§ Instructions to follow
Within the listing below, show every line that contains the word "dengan".

[Opening Record set section]

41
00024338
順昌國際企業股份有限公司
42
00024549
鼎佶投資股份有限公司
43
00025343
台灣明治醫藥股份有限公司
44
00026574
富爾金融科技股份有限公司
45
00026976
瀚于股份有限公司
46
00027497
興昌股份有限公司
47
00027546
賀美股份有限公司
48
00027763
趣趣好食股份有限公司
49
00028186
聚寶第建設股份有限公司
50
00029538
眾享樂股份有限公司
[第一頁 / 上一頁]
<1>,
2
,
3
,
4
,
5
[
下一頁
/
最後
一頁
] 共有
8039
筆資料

[Closing Record set section]
[Opening Record set section]

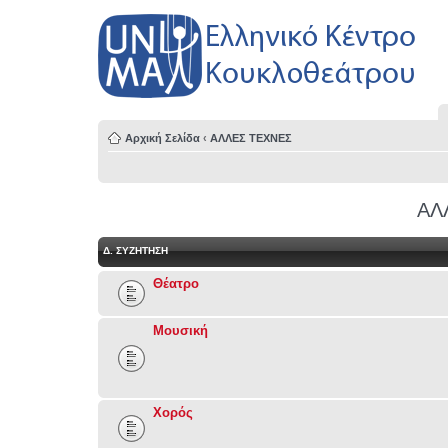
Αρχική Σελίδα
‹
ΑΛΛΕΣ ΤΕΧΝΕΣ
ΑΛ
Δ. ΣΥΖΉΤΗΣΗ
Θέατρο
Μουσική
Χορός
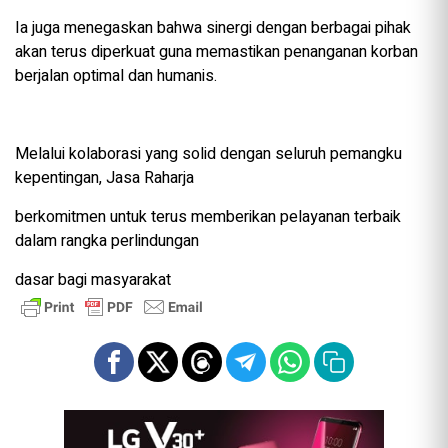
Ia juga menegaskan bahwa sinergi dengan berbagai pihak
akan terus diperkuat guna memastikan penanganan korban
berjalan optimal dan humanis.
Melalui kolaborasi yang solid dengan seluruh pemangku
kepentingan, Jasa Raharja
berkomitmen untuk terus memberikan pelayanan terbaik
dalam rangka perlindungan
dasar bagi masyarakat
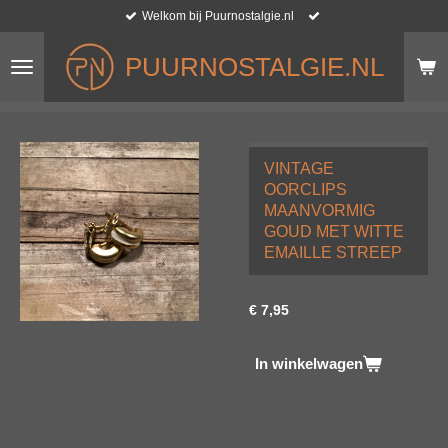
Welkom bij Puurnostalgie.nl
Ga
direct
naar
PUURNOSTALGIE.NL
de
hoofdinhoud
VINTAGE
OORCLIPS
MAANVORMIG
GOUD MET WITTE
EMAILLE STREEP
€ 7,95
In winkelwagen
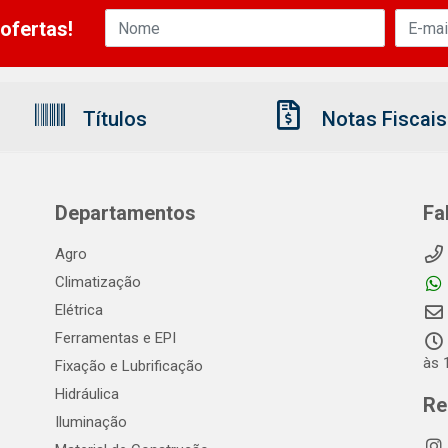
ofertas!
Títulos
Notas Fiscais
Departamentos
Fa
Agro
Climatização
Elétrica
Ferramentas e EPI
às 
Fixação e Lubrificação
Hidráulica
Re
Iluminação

[Closing Record set section]

§ Response to this task
Ia juga menegaskan bahwa sinergi dengan berbagai pihak
Melalui kolaborasi yang solid dengan seluruh pemangku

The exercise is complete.